§ **AUSGANGSTEXT**

Bundespräsident Horst Köhler würdigte die Schriftstellerin bei der Verleihung des Großen Verdienstordens als „Eine im wahrsten Sinne des Wortes Unbeugsame.“ Bezeichnend für diese „Unbeugsame“ ist die Geschichte ihrer Einreise nach Deutschland. Sie bestand darauf, aus politischen Gründen einzureisen und nicht aus Gründen der Familienzusammenführung. „Ich bin aus einem Land weggegangen, weil man mich nicht leben lässt“, gab sie damals zu Protokoll.

Müller schrieb in Niederungen die Geschichte einer getriebenen, verfolgten, gedemütigten Frau nieder, mit deren Leben sie, so wirkt es zumindest, abgeschlossen hat. Heute lebt sie als gefeierte und preisgekrönte Schriftstellerin in Deutschland. Und dennoch kämpft sie nach wie vor dafür, dass der heutige rumänische Geheimdienst die ohnehin schon längst gesäuberten Akten über sie endlich frei gibt.

§ **BEREITGESTELLTES MATERIAL**
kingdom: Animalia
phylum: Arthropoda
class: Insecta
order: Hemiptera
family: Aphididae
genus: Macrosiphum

§ **AUFGABENSTELLUNG**
Führen Sie den Ausgangstext über die Schriftstellerin Müller im Anschluss an seinen letzten Satz fort.

§ **ANTWORT**
Müller beendete die Lesung genauso plötzlich, wie sie sie eineinhalb Stunden zuvor begonnen hatte. Fast unangenehm schien ihr dabei der Applaus des Publikums, wobei sich die schüchterne Schriftstellerin gerührt verbeugte. Eine Verabschiedung voller Demut, aber ohne Stolz.